- **EXERCISE GOAL**:
Return every line of the records below without alteration.

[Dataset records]
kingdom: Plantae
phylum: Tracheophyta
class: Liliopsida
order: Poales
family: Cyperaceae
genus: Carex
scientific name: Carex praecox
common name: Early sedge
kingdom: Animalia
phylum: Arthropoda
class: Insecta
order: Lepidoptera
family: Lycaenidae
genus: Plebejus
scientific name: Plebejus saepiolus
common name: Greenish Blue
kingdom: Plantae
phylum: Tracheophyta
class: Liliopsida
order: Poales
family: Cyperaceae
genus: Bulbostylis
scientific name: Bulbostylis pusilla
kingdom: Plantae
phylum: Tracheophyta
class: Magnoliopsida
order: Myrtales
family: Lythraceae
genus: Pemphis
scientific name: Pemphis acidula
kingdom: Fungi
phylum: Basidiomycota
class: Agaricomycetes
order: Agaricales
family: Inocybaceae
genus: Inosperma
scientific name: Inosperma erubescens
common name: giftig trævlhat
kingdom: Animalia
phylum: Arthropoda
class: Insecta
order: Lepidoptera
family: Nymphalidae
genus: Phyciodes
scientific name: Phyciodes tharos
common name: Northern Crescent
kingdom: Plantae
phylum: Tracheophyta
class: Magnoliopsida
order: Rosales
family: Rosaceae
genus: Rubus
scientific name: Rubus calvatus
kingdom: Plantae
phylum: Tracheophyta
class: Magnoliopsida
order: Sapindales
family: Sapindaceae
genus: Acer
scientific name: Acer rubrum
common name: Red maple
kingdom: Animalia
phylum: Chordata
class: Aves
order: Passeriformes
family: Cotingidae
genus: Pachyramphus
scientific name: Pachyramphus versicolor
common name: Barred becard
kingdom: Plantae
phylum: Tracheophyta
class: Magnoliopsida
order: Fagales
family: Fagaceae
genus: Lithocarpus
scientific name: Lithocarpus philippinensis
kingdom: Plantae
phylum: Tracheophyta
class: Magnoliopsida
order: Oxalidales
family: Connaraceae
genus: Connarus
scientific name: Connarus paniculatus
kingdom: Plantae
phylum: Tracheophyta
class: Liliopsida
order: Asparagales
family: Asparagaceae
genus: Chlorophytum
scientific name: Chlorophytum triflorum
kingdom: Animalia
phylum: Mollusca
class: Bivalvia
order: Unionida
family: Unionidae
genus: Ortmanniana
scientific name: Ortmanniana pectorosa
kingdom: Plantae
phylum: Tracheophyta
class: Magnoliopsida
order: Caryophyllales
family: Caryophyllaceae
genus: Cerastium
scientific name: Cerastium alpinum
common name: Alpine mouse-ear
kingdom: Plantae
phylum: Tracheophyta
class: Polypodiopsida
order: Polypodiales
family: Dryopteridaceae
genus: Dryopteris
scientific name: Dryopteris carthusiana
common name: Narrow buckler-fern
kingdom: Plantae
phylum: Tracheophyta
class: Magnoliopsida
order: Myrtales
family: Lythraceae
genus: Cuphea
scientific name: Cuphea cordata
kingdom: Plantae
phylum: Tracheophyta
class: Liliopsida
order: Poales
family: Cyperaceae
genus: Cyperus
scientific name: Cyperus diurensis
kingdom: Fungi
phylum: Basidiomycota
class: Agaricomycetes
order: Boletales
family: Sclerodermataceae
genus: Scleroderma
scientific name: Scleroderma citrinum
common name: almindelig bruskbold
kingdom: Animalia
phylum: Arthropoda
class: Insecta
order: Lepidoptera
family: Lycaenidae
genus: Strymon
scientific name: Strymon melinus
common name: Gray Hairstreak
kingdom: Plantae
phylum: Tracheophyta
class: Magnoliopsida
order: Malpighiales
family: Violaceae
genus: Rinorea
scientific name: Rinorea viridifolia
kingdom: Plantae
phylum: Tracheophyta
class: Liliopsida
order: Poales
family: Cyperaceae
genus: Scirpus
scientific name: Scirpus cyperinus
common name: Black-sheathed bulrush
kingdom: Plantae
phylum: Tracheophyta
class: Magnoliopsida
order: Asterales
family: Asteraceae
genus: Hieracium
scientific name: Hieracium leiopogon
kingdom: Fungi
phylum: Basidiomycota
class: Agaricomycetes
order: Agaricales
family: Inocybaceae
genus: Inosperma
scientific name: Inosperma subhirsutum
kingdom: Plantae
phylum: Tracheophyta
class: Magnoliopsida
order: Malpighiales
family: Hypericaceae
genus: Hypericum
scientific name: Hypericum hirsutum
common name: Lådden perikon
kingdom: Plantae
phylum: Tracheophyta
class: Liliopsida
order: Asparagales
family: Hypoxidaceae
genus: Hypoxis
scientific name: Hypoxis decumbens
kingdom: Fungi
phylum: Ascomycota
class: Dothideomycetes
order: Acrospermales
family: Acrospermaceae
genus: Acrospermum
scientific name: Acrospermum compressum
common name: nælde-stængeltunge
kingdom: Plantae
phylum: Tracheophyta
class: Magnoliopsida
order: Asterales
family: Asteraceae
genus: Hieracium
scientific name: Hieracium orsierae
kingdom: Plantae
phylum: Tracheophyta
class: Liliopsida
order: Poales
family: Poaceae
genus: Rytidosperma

- **REPLY TO THE EXERCISE**:
kingdom: Plantae
phylum: Tracheophyta
class: Liliopsida
order: Poales
family: Cyperaceae
genus: Carex
scientific name: Carex praecox
common name: Early sedge
kingdom: Animalia
phylum: Arthropoda
class: Insecta
order: Lepidoptera
family: Lycaenidae
genus: Plebejus
scientific name: Plebejus saepiolus
common name: Greenish Blue
kingdom: Plantae
phylum: Tracheophyta
class: Liliopsida
order: Poales
family: Cyperaceae
genus: Bulbostylis
scientific name: Bulbostylis pusilla
kingdom: Plantae
phylum: Tracheophyta
class: Magnoliopsida
order: Myrtales
family: Lythraceae
genus: Pemphis
scientific name: Pemphis acidula
kingdom: Fungi
phylum: Basidiomycota
class: Agaricomycetes
order: Agaricales
family: Inocybaceae
genus: Inosperma
scientific name: Inosperma erubescens
common name: giftig trævlhat
kingdom: Animalia
phylum: Arthropoda
class: Insecta
order: Lepidoptera
family: Nymphalidae
genus: Phyciodes
scientific name: Phyciodes tharos
common name: Northern Crescent
kingdom: Plantae
phylum: Tracheophyta
class: Magnoliopsida
order: Rosales
family: Rosaceae
genus: Rubus
scientific name: Rubus calvatus
kingdom: Plantae
phylum: Tracheophyta
class: Magnoliopsida
order: Sapindales
family: Sapindaceae
genus: Acer
scientific name: Acer rubrum
common name: Red maple
kingdom: Animalia
phylum: Chordata
class: Aves
order: Passeriformes
family: Cotingidae
genus: Pachyramphus
scientific name: Pachyramphus versicolor
common name: Barred becard
kingdom: Plantae
phylum: Tracheophyta
class: Magnoliopsida
order: Fagales
family: Fagaceae
genus: Lithocarpus
scientific name: Lithocarpus philippinensis
kingdom: Plantae
phylum: Tracheophyta
class: Magnoliopsida
order: Oxalidales
family: Connaraceae
genus: Connarus
scientific name: Connarus paniculatus
kingdom: Plantae
phylum: Tracheophyta
class: Liliopsida
order: Asparagales
family: Asparagaceae
genus: Chlorophytum
scientific name: Chlorophytum triflorum
kingdom: Animalia
phylum: Mollusca
class: Bivalvia
order: Unionida
family: Unionidae
genus: Ortmanniana
scientific name: Ortmanniana pectorosa
kingdom: Plantae
phylum: Tracheophyta
class: Magnoliopsida
order: Caryophyllales
family: Caryophyllaceae
genus: Cerastium
scientific name: Cerastium alpinum
common name: Alpine mouse-ear
kingdom: Plantae
phylum: Tracheophyta
class: Polypodiopsida
order: Polypodiales
family: Dryopteridaceae
genus: Dryopteris
scientific name: Dryopteris carthusiana
common name: Narrow buckler-fern
kingdom: Plantae
phylum: Tracheophyta
class: Magnoliopsida
order: Myrtales
family: Lythraceae
genus: Cuphea
scientific name: Cuphea cordata
kingdom: Plantae
phylum: Tracheophyta
class: Liliopsida
order: Poales
family: Cyperaceae
genus: Cyperus
scientific name: Cyperus diurensis
kingdom: Fungi
phylum: Basidiomycota
class: Agaricomycetes
order: Boletales
family: Sclerodermataceae
genus: Scleroderma
scientific name: Scleroderma citrinum
common name: almindelig bruskbold
kingdom: Animalia
phylum: Arthropoda
class: Insecta
order: Lepidoptera
family: Lycaenidae
genus: Strymon
scientific name: Strymon melinus
common name: Gray Hairstreak
kingdom: Plantae
phylum: Tracheophyta
class: Magnoliopsida
order: Malpighiales
family: Violaceae
genus: Rinorea
scientific name: Rinorea viridifolia
kingdom: Plantae
phylum: Tracheophyta
class: Liliopsida
order: Poales
family: Cyperaceae
genus: Scirpus
scientific name: Scirpus cyperinus
common name: Black-sheathed bulrush
kingdom: Plantae
phylum: Tracheophyta
class: Magnoliopsida
order: Asterales
family: Asteraceae
genus: Hieracium
scientific name: Hieracium leiopogon
kingdom: Fungi
phylum: Basidiomycota
class: Agaricomycetes
order: Agaricales
family: Inocybaceae
genus: Inosperma
scientific name: Inosperma subhirsutum
kingdom: Plantae
phylum: Tracheophyta
class: Magnoliopsida
order: Malpighiales
family: Hypericaceae
genus: Hypericum
scientific name: Hypericum hirsutum
common name: Lådden perikon
kingdom: Plantae
phylum: Tracheophyta
class: Liliopsida
order: Asparagales
family: Hypoxidaceae
genus: Hypoxis
scientific name: Hypoxis decumbens
kingdom: Fungi
phylum: Ascomycota
class: Dothideomycetes
order: Acrospermales
family: Acrospermaceae
genus: Acrospermum
scientific name: Acrospermum compressum
common name: nælde-stængeltunge
kingdom: Plantae
phylum: Tracheophyta
class: Magnoliopsida
order: Asterales
family: Asteraceae
genus: Hieracium
scientific name: Hieracium orsierae
kingdom: Plantae
phylum: Tracheophyta
class: Liliopsida
order: Poales
family: Poaceae
genus: Rytidosperma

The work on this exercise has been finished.